=== Kaynak metin ===

################

Sahnedeki Yalan
- yavuzsiskolu
- Sep 14
- 3 min read
Evliler dünyanın en çok yalan söyleyen insanlarıdır! (Muhtemelen çocuklu ailelerden sonra).
Yetişkinliğin, kendini yetersiz hissetmeyle eşdeğer olduğunu düşünmeye başladım. Belki de hissiyatımın kaynağı, bir yumurtayı bile nasıl kırmam gerektiğine dair fikri olan eşimdir? (Tabii ki bu yazıyı kendisine okutup yayımlayacağım, az evvel tuttuğunuz nefesinizi kontrollü şekilde bırakabilirsiniz).
Herhangi bir iş kolunda ikinci yılını dolduran birisinin, o mesleğin icrasıyla ilgili fikirlerinin en azından bir kısmına şüpheyle yaklaşırdım elbette. Gelgelelim ben (şahsım) evlilikte 2. yılımı tamamlamaya yaklaşırken, geçtiğimiz 2 yılın hayatımdaki en yoğun dönemlerden biri olacağını tahmin etmezdim.
İşte size tipik bir yalan: "Biz de her çift kadar tartışıyoruz elbette"...
Bir kocakarı üfürüyor yine. Arkadaşlarının evinde kamera var da arada açıp kayıtlarını mı izliyorsun? Kardeşin eşiyle, senin yanında mı tartışıyor? Yaşanan tüm olayların gelişimini, sana anlatılanların arka planını gerçekten biliyor musun?

################

=== Kayıtlı veriler ===
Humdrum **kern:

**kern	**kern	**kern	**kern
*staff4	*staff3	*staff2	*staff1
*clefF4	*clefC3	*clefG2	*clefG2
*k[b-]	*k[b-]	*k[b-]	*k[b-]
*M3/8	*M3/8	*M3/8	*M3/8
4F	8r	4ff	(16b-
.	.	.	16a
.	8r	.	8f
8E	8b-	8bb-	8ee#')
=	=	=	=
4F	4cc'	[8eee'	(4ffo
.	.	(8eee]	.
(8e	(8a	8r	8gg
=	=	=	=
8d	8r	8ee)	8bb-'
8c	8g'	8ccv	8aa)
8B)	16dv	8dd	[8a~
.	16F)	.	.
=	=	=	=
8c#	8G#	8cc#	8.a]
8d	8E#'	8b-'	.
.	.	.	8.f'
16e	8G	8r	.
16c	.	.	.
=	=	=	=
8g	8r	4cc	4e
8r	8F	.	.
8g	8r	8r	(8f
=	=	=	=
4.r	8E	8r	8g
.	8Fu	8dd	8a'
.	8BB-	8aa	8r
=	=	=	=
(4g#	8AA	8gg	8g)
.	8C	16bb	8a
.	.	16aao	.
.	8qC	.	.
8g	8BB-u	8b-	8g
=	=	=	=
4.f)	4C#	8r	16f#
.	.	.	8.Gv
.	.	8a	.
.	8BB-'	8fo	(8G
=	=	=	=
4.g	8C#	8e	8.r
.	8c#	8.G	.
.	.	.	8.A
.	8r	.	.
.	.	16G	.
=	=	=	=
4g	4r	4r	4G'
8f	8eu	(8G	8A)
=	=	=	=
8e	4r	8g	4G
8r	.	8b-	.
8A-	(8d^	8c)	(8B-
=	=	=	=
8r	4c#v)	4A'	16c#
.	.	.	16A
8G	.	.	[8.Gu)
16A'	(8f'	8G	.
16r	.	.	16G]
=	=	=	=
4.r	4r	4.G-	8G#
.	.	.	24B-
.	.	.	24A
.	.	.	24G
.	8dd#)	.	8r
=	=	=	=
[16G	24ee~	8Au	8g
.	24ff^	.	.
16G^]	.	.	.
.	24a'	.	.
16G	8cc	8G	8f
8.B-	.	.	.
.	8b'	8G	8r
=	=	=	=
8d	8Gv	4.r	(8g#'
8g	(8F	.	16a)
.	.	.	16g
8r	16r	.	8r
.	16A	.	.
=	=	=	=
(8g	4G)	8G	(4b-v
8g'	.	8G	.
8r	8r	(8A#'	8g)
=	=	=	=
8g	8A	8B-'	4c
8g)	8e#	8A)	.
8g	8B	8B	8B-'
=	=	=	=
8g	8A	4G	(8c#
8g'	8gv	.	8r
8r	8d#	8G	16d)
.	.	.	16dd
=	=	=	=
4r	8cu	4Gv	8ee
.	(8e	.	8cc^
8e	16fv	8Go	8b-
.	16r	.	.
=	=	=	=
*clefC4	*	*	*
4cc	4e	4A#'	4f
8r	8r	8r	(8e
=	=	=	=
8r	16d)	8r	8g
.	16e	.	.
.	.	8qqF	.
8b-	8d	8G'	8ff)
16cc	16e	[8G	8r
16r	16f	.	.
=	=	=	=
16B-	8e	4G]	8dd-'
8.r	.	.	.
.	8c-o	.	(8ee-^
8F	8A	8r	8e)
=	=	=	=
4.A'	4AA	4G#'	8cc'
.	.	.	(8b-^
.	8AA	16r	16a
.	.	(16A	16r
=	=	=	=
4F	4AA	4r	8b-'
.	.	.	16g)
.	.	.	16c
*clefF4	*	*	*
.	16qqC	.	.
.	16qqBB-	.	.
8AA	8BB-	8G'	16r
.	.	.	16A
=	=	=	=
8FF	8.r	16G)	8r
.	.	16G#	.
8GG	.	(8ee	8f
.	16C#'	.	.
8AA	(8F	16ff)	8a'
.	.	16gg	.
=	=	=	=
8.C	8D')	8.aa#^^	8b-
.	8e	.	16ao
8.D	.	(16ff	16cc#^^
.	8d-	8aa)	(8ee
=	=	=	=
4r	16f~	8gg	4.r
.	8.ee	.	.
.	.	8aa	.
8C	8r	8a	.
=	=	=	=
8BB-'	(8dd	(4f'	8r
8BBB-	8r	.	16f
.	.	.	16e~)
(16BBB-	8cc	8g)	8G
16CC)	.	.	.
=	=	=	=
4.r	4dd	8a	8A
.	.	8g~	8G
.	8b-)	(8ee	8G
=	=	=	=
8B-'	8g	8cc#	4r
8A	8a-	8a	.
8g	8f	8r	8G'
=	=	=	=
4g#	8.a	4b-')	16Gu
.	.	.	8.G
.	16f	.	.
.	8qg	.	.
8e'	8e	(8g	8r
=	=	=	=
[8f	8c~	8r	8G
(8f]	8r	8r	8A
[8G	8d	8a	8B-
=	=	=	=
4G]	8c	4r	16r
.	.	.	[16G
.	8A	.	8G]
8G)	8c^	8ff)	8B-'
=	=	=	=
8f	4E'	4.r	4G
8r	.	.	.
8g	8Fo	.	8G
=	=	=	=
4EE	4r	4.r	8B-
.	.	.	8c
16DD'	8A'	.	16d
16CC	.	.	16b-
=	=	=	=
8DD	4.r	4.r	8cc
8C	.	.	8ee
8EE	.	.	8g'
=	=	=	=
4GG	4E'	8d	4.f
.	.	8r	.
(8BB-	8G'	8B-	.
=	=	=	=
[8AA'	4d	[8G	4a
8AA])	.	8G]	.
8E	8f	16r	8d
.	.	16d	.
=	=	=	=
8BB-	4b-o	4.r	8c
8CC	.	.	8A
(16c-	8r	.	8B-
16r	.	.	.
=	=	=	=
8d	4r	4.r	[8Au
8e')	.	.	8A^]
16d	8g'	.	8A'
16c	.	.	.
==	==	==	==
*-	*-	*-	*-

################

=== İstenenler ===
a – Kaynak metne göre yazar evlilikte kaçıncı yılını tamamlamaya yaklaşıyor?
b – Kaynak metinde "Yetişkinliğin, kendini yetersiz" sözlerinden "olacağını tahmin etmezdim." sözlerine kadar olan kısmı aynen yineleyin.

=== Yazılı cevaplar ===
a – İkinci yılını.

b –
Yetişkinliğin, kendini yetersiz hissetmeyle eşdeğer olduğunu düşünmeye başladım. Belki de hissiyatımın kaynağı, bir yumurtayı bile nasıl kırmam gerektiğine dair fikri olan eşimdir? (Tabii ki bu yazıyı kendisine okutup yayımlayacağım, az evvel tuttuğunuz nefesinizi kontrollü şekilde bırakabilirsiniz).
Herhangi bir iş kolunda ikinci yılını dolduran birisinin, o mesleğin icrasıyla ilgili fikirlerinin en azından bir kısmına şüpheyle yaklaşırdım elbette. Gelgelelim ben (şahsım) evlilikte 2. yılımı tamamlamaya yaklaşırken, geçtiğimiz 2 yılın hayatımdaki en yoğun dönemlerden biri olacağını tahmin etmezdim.